In 2000, Fei graduated from the Central Conservatoire Of Music with a Bachelor in classical guitar performance. Another life-changing experience followed when she became the first guitarist, as well as the first Chinese student, ever to receive a scholarship from London’s Royal Academy of Music, where she studied with Michael Lewin and John Mills. It was a move that she is very grateful for: “I am so lucky because I now live in London, but I also go back to China as often as I can.”
Returning to China plays an important part in her future plans for helping to promote guitar playing in her homeland. “I want to give as many concerts as possible in China, to encourage others to take up the guitar,” she says.
So how rapidly is China changing?
“It’s unbelievable! Even going back a few times a year, as I do, I am amazed by the pace of development.”

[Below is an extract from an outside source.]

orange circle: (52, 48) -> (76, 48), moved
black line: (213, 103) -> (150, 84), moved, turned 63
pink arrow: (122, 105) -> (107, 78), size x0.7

And she doesn’t just mean the high-rise buildings and industrial sprawl. “There is more and more interest in all types of western music, and the potential for developing greater appreciation of classical music is huge.”
And what does she like best about life in the UK? “London is such a wonderfully cultural city.”
And the worst thing? “You can’t get proper Peking duck here! What your Chinese restaurants call ‘crispy duck’ is not the same at all.”
Since we are in a Cantonese restaurant, there is little chance of finding Peking duck on the menu anyway, so we move on to talk about her debut CD for record label EMI. The album embraces some familiar Spanish pieces by composers such as Albéniz and Tárrega, as well as Stanley Myers’s popular Cavatina.
Fei makes no apologies for including what some might regard as “lollipops” among the tracks.
“I love all the music I play, and it really annoys me when I hear some guitarists saying they are fed up with playing these pieces. If you do not love the music, you should not play it,” she says.
Clearly she is a lady who doesn’t believe in going through the motions. In any event, the album is far from being entirely made up of well-known pieces; for example Yu-Xan Deng and Lin-Qui Li’s Spring Breeze, with its distinctly oriental feel, was a delightful discovery for me.
And what about her plans for the next album?
“It will be totally different. In fact, it may not contain any pieces people will recognise.”
Fei continues: "There are so many plucked instruments in China that people in the West have never even heard of. I would like to take some of the traditional music composed for these instruments and adapt it for the guitar.”
So, notwithstanding the absence of Peking duck, it seems that Xuefei Yang plans to stay in London. As we ponder the dessert menu, I ask her about the green tea ice cream.
“That I have never tried,” she laughs.
We order it, and are pleasantly surprised by the flavour. There is just time for a quick demonstration, after which she puts her beloved Greg Smallman guitar back into its well-travelled, if rather battered, case and hops into a taxi, leaving me feeling utterly charmed by this lively and unassuming starlet.